RSK has agreed a partnership with Rygan Corporation, a US material sciences company that specialises in composite engineering and thermodynamics.
Rygan’s ground-source heat system has been used in the USA since 2008; RSK’s contract brings the technology to the UK and Ireland for the first time.
RSK company Ground Heat will use the Rygan system to offer renewable heating solutions for commercial and domestic applications. Sister company Drilling Supplies & Hire Services will also sell systems to other businesses.
Ground-source heat pumps are seen as a potential source of year-round clean energy. As part of the UK government’s road map to net zero, its Ten Point Plan aims for the installation of 600,000 heat pumps a year by 2028, of which only around 30,000 are currently being delivered.
Ground-source heat pumps work by extracting heat stored in the ground. At depths of a metre or more, there is a store of heat that can be tapped for heating in the winter. The most practical ways of extracting this energy are to bury pipes in the ground in horizontal trenches at a depth of one or two metres or by using vertical boreholes. Fluid passed through these pipes absorbs the heat from the ground and then enters a compressor that raises it to a higher temperature, which can then heat water for the heating and hot-water circuits of the premises. These premises could have residential, commercial or industrial uses: any building that wants to make its heating system more efficient and renewable could benefit from ground-source heat.

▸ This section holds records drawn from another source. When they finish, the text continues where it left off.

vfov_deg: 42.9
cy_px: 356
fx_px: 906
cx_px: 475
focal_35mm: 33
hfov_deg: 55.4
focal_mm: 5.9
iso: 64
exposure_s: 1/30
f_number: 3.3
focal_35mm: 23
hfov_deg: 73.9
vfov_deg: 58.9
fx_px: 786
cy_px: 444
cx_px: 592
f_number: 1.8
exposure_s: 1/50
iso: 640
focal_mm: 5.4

All ground-source heat pumps are dependent on ground loops for efficiency. If the temperature of the water coming in from the loop field falls below 5°C, heat pumps are forced to work harder to maintain thermostat settings. This uses more energy and results in higher operating costs. The Rygan coaxial system can provide efficient ground-loop temperatures with about half the borehole requirements of traditional plastic ground loops, it is claimed. The Rygan composite material presents less resistance to heat transfer between the ground and the heat pump, thereby enabling it to collect more heat with less drilling.
Furthermore, Rygan produces a system suitable for depths beyond that conventional ground loops can achieve – as deep as 460 metres in the USA. This enables access to the warmer formation temperatures that are off limits to traditional ground loops, it says. For larger projects such as tower blocks, this can be particularly advantageous and cost-effective. Fewer boreholes mean a lower space requirement, which has significant benefits in urban areas where space might be limited. This advantage means more urban and metropolitan venues become eligible for geo-based sustainability options.

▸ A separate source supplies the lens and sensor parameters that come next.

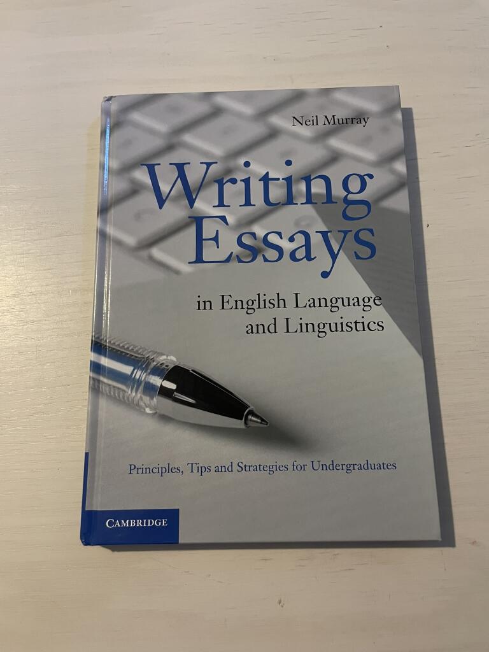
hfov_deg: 53.1
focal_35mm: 26
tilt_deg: -77.8
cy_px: 326
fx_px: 490
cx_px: 244
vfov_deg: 67.3
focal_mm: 4.2
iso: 250
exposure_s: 1/50
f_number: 1.6
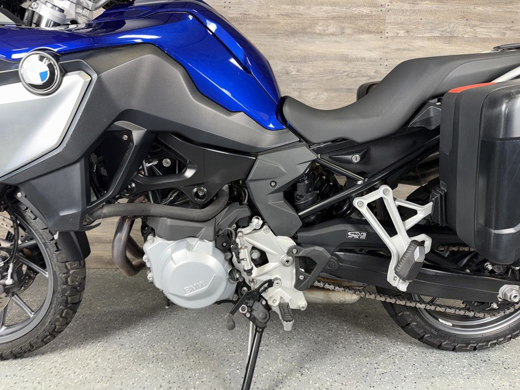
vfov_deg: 56.8
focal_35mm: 24
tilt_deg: -3.4
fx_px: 361
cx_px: 260
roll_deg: -1.0
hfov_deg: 71.6
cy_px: 195
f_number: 1.78
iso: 80
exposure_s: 1/18
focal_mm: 6.76
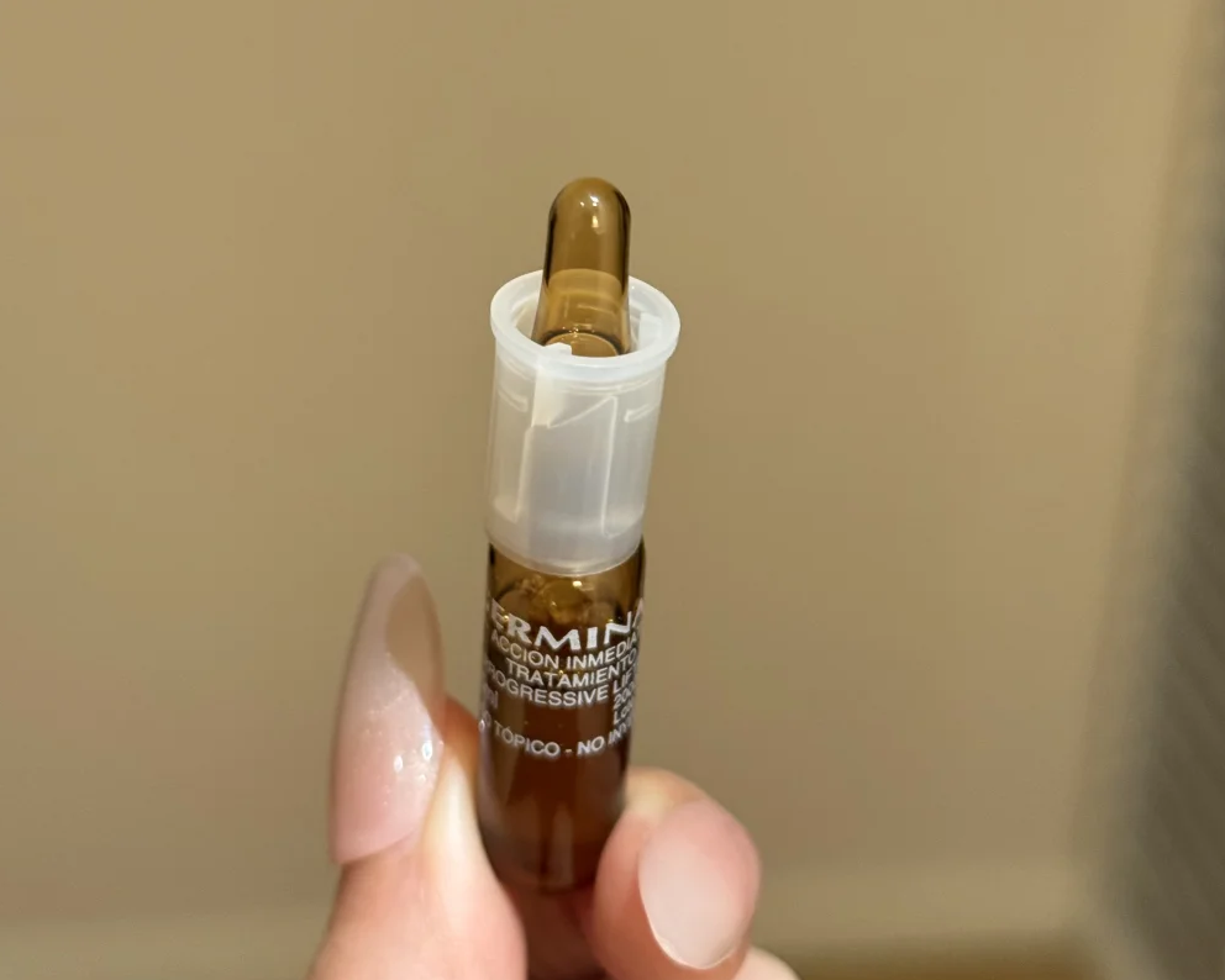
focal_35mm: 51
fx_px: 1849
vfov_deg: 29.7
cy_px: 499
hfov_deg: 36.6
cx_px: 566
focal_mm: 6.76
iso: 200
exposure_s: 1/33
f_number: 1.78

“To be able to offer this pioneering technology to our clients is an exciting prospect,” said Drilling Supplies managing director Phil Smith.
“RSK has clearly demonstrated both aptitude and commitment in helping its client base meet sustainability objectives,” said Rygan chief operating officer Lane Lawless. “RSK understands that demand-side reduction is mission critical for achieving meaningful sustainability and is now exclusively poised to deliver the most efficient, closed-loop geothermal systems in the UK and Ireland. These systems will be delivered with the least amount of property disruption, drilling and time on-site. The warm, comfortable environment demanded by the occupants of homes and buildings just became exponentially more achievable and economical for RSK’s client base.”